● Aşağıdakileri tamamlayın
(A) Metin parçasına göre Türkiye neden bir "ara bölge" olma işlevini sürdürmeli?
(B) Metin parçasında ŞİÖ üyeliğiyle ilgili en temel sorun ne olarak gösteriliyor?
(C) Metin parçasında adı geçen kişilerin tümü kimlerdir?

● Metin parçası
● ● ● ●
Türkiye’nin AB üyeliği gerçekleşmezse elbette Türkiye biçare durumda kalmayacaktır. Genç nüfusu ve ilerleyen teknolojisiyle Türkiye tüm eksikliklerine rağmen 21. yüzyılın NBA tabiriyle “most improved player”ı olmaya adaydır. Şanghay İşbirliği Örgütü kuşkusuz Türkiye’nin AB üyelik hedefi sona ererse en ciddi alternatiflerinden biri olacaktır. Bu örgütün demokrasi kriterlerinin AB’ye göre daha düşük olması Türkiye açısından olumsuz bir faktör olarak görülebilir, ki bu haklıdır. Ancak Kürt sorunu ve PKK terörü nedeniyle köşeye sıkıştırılan Türkiye için ŞİÖ devlet hassasiyetleri açısından iyi bir liman işlevi de görebilir. Bu nedenle Başbakan Erdoğan’ın açıklamasının öncelikle AB’ye yönelik bir mesaj gayreti olduğuna inansam da, kesinlikle ciddiye alınması gerektiğini düşünüyorum. Aksi takdirde Erdoğan’ın daha en azından birkaç yıl yönlendireceğini öngördüğüm Türkiye, ŞİÖ üyeliği ve Avrasya açılımları yolunda çok ciddi ve sağlam adımlar atabilir. Bu kimseyi şaşırtmamalıdır. Erdoğan gibi tarihe geçmek ve Türkiye’ye damgasını vurmak isteyen bir liderin bunu yapması mümkündür. Dediğim gibi benim açımdan ŞİÖ üyeliğiyle ilgili en temel sorun demokrasi kriterlerinin düşük olmasıdır. Ancak Türkiye’de demokrasi adına teröre destek vermek, insanların milli-manevi hassasiyetlerini kaşımak gibi öyle yanlış işler yapıyorlar ki bakarsınız halkımızın büyük bölümü de bu sürece destek verir. Rusya Federasyonu Devlet Başkanı Vladimir Putin de son derece kurnaz bir lider ve Batı’dan kopan Avrasyacı bir Türkiye’nin Türk dünyasında ve genel olarak Asya’da kendi kontrolü dışında etkinliğini istemeyecektir. Bu nedenle Türkiye, Kitsikis’in deyimiyle bir “ara bölge” olma işlevini sürdürmelidir ve sürdürecektir. Türkiye’nin Batı-Doğu dengesinde kritik bir rolü bulunmaktadır.
● ● ● ●
● Veri bölümü
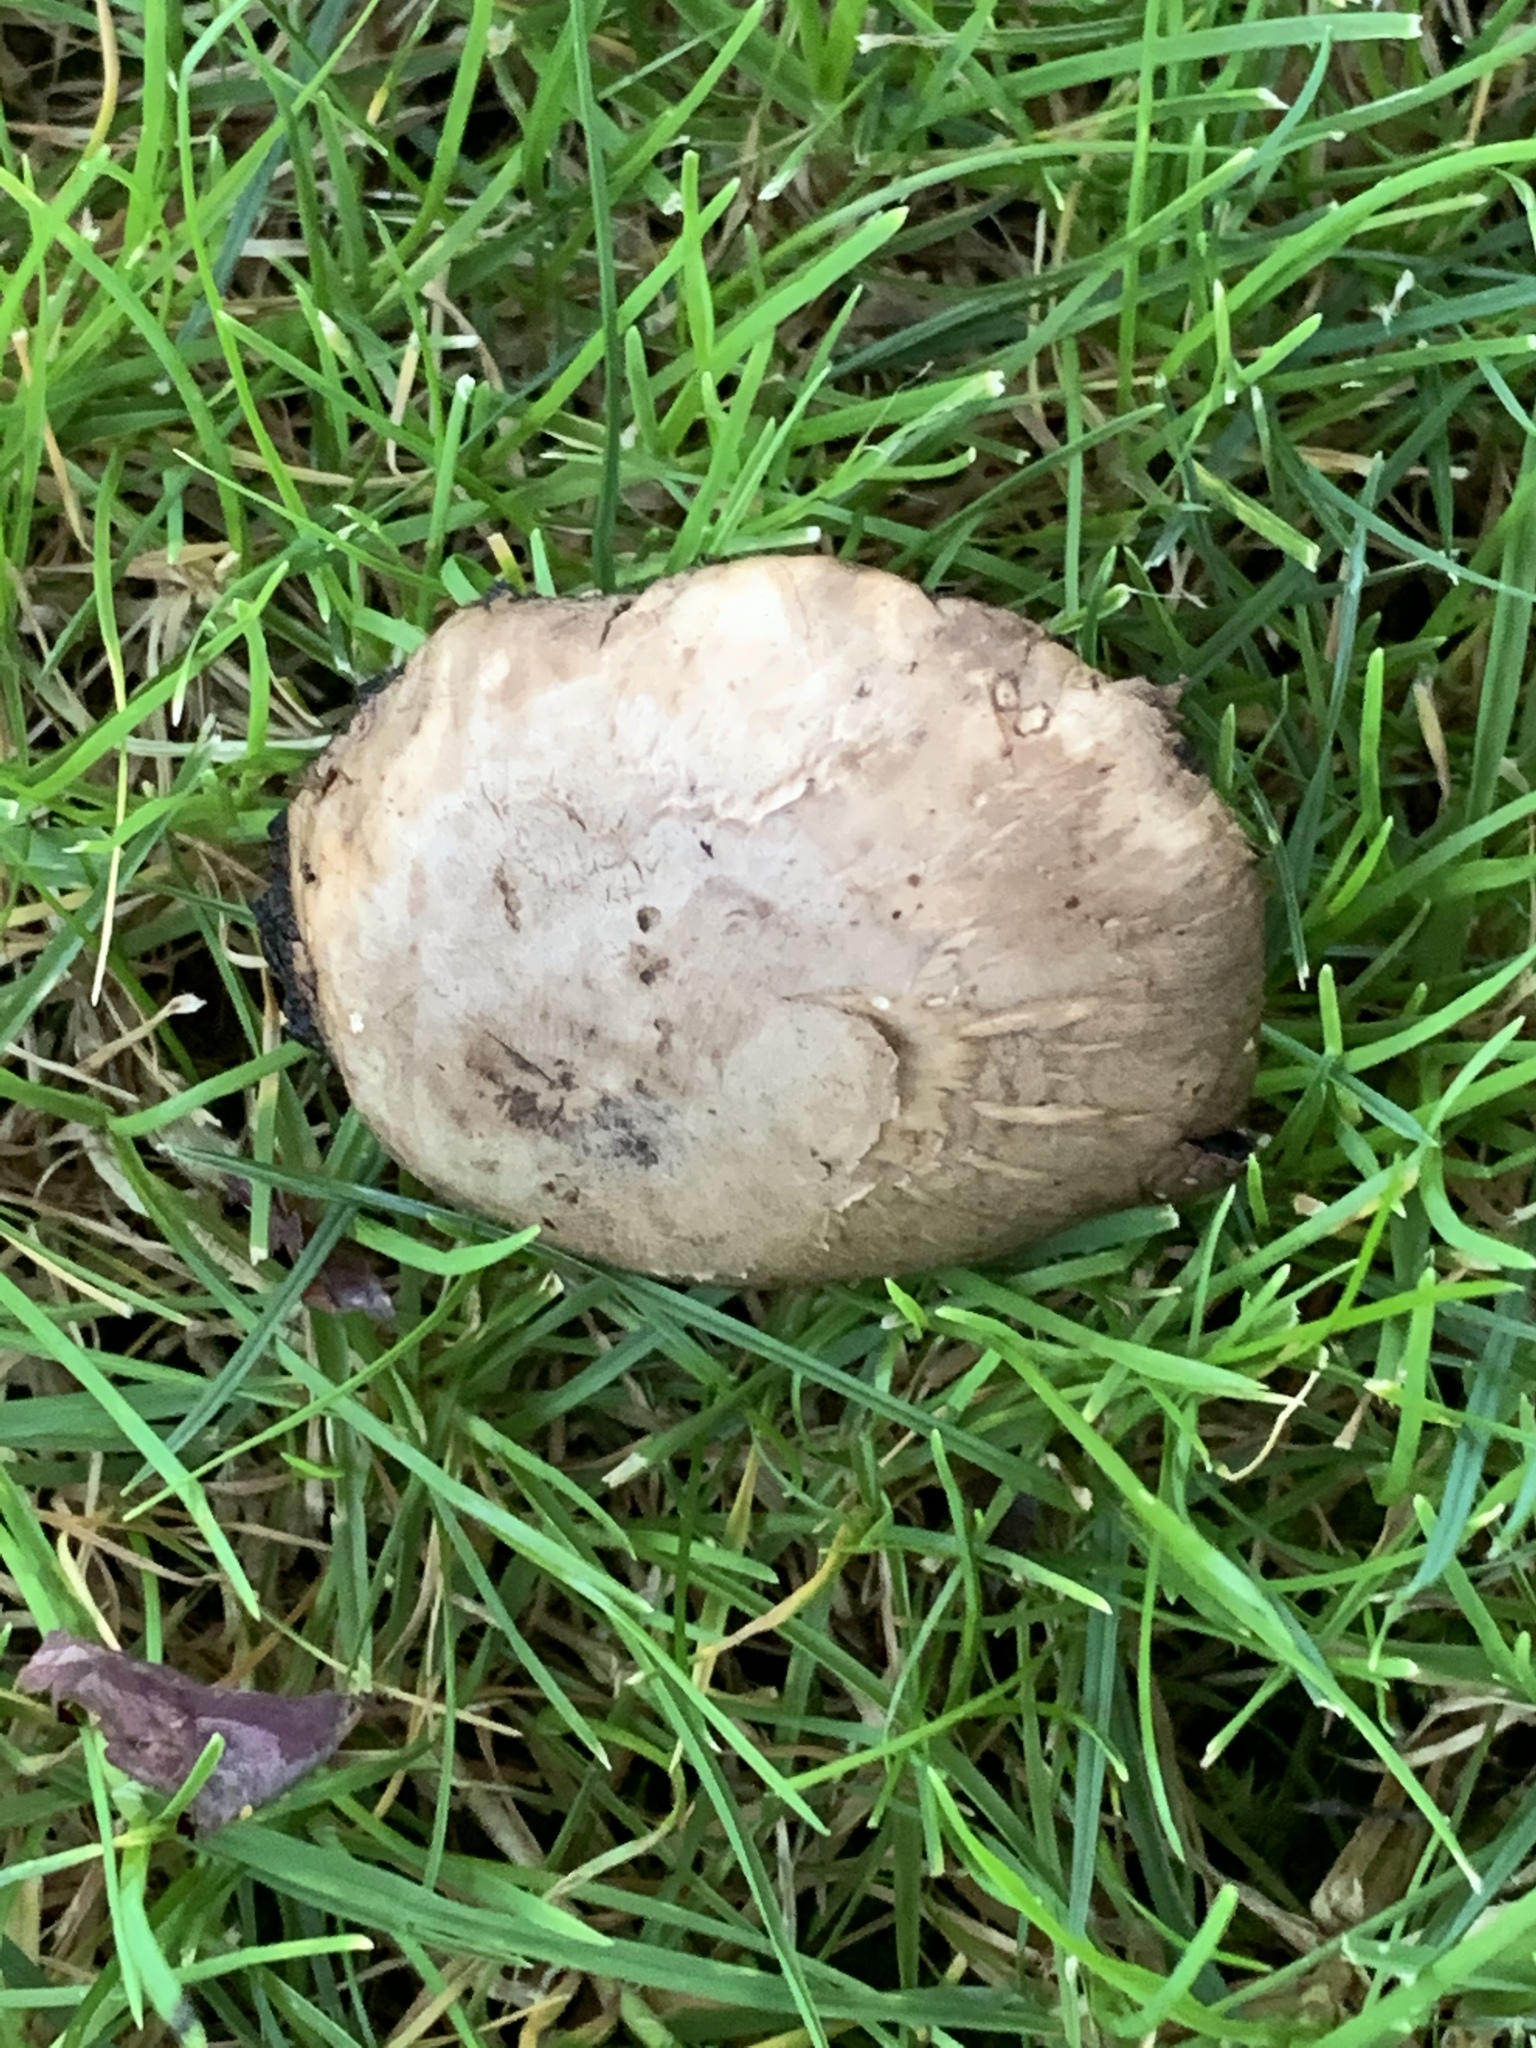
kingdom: Fungi
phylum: Basidiomycota
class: Agaricomycetes
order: Agaricales
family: Agaricaceae
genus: Agaricus
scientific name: Agaricus californicus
● ● ● ●
● Görev yanıtları
(A) Rusya Federasyonu Devlet Başkanı Vladimir Putin çok kurnaz bir lider olarak görülüyor. Batı'dan kopan Avrasyacı bir Türkiye'nin Türk dünyasında ve genel olarak Asya'da kendi kontrolü dışında etkin olmasını istemeyecektir. Bu yüzden Türkiye "ara bölge" işlevini sürdürmelidir.

(B) Demokrasi kriterlerinin düşük olması.

(C) Erdoğan, Vladimir Putin, Kitsikis